Perhaps it should have been phrased as a critique of your judgement in setting up the pictures.

My initial response to apologize to her for the wording was quickly damped by cloudmaker jumping in to call me an old fart - and you supporting this response.
I hope that your intern reads this and takes the critique as it was meant - truthful and not judgmental about her but the pictures.


----------



## twocolor (May 13, 2011)

The_Traveler said:


> Sorry, I didn't make any value judgement about her looks.
> She is a young person, without wrinkles or blemishes and a fine clear complexion.
> She does have ugly colored nailpolish that pops up to draw the eye.
> 
> ...


 
what about the comment about her "rather little girl hands" or her lack of "character or interest in her face."  I would call that a blatant criticism of her.  

My comment in support of cloudmaker wasn't about calling you an old fart, it was in support of her standing up for MY comments and for validating my concerns expressed to you.  I do think you owe my Intern an apology . . .


----------



## The_Traveler (May 13, 2011)

twocolor said:


> what about the comment about her "rather little girl hands" or her lack of "character or interest in her face."  I would call that a blatant criticism of her.
> 
> My comment in support of cloudmaker wasn't about calling you an old fart, it was in support of her standing up for MY comments and for validating my concerns expressed to you.  I do think you owe my Intern an apology . . .

• TASK INSTRUCTIONS:
a. In the forum thread about critiquing the intern, what does The_Traveler say about her nail polish?
b. Extend the forum thread about critiquing the intern, picking up right after The_Traveler's quotation of twocolor's post.

• DATA BLOCK:
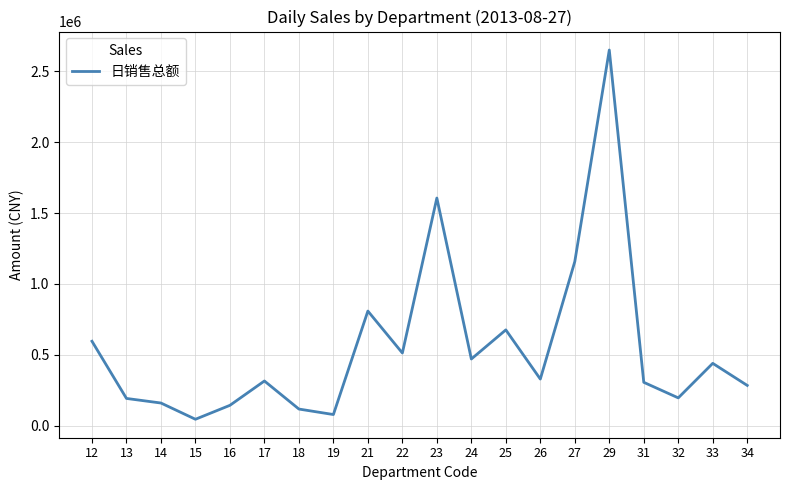

Where is the first local maximum?

17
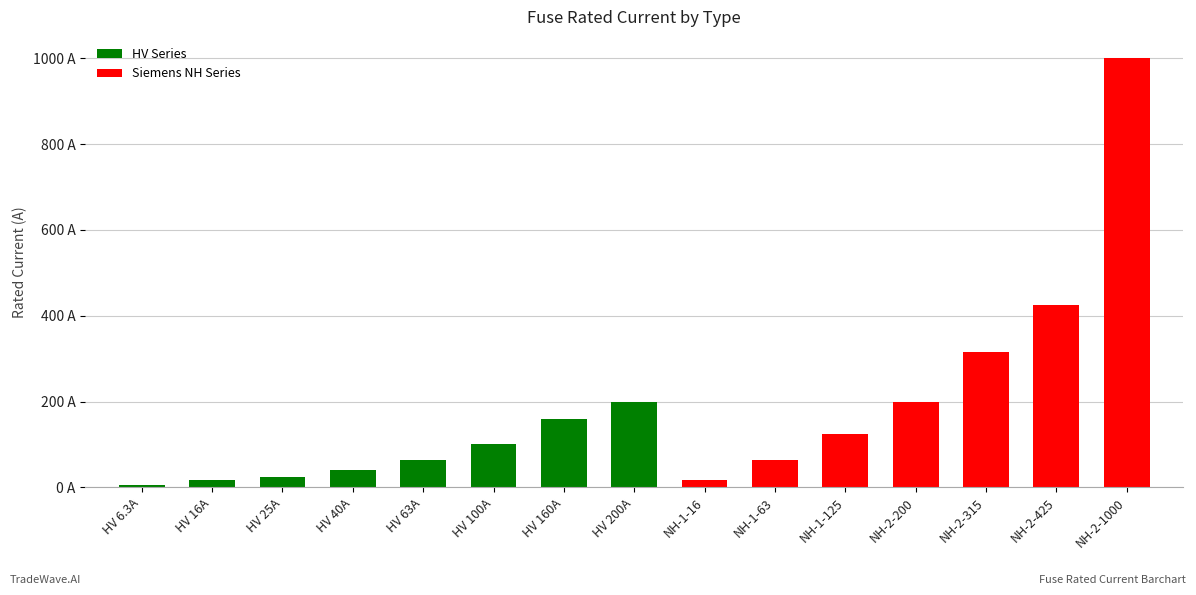

What is the smallest value displayed?

6.3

• ANSWER SET:
a. The nail polish is an ugly color that pops up to draw the eye.

b.
 
She does have the hands of a young person and her face is unlined and unblemished - exactly the opposite of what we expect when someone says a face has 'character' or is 'interesting.'
She has a young woman's face, which is as it should be, unmarked by the hardships and exigencies of life.

You are trying to make a truthful response into something hurtful and to make me a rotten, rude brute because I was expecting a professional photographer to be reading and responding.

Perhaps if you had mentioned that she would have been reading these responses, I might have phrased my answers more clearly and in a more palatable way but since you didn't, I stated what I thought as clearly and obviously as possible.

But not to worry, I shall avoid your posts in the future; certainly a happy result for both you and me.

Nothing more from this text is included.